▶ [Input material]:
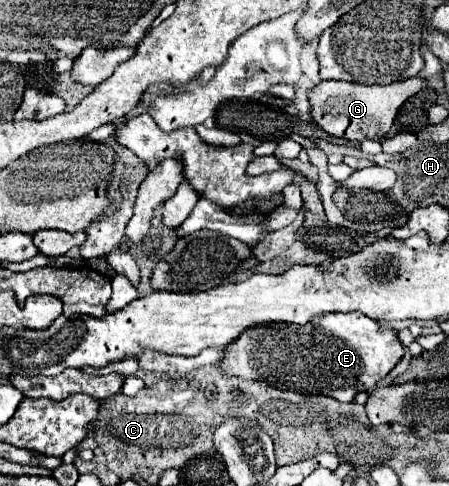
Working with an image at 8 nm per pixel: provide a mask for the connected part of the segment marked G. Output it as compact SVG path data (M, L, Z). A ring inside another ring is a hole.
M420 76L406 78L388 86L366 86L366 84L350 84L350 82L334 82L334 80L320 82L310 92L312 118L324 132L338 138L346 138L352 142L360 142L364 138L382 140L390 130L400 106L408 98L422 92L424 88L426 88L426 80Z

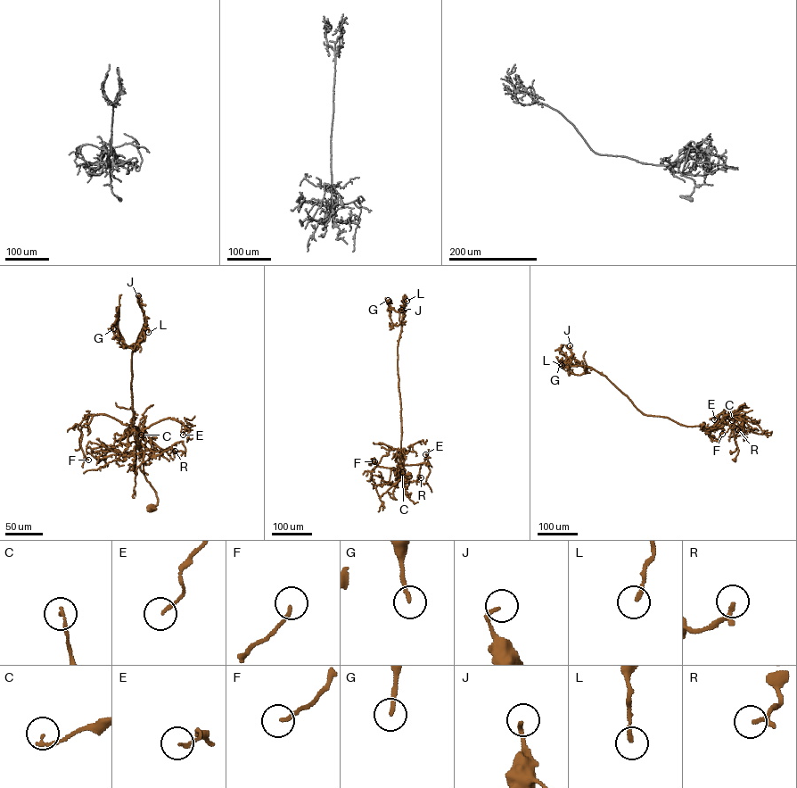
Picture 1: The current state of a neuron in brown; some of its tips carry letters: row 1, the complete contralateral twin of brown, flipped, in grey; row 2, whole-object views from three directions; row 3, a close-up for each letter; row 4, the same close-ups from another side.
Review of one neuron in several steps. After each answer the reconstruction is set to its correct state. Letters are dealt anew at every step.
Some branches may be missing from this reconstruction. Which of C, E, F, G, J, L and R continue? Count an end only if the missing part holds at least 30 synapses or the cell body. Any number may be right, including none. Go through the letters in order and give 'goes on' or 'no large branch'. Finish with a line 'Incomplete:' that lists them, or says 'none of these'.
C: no large branch
E: no large branch
F: no large branch
G: no large branch
J: no large branch
L: no large branch
R: no large branch
Incomplete: none of these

▶ [Task instructions]:
Wherever the word "state" occurs in the data above, copy the line it sits in.

▶ [Your solution]:
Picture 1: The current state of a neuron in brown; some of its tips carry letters: row 1, the complete contralateral twin of brown, flipped, in grey; row 2, whole-object views from three directions; row 3, a close-up for each letter; row 4, the same close-ups from another side.
Review of one neuron in several steps. After each answer the reconstruction is set to its correct state. Letters are dealt anew at every step.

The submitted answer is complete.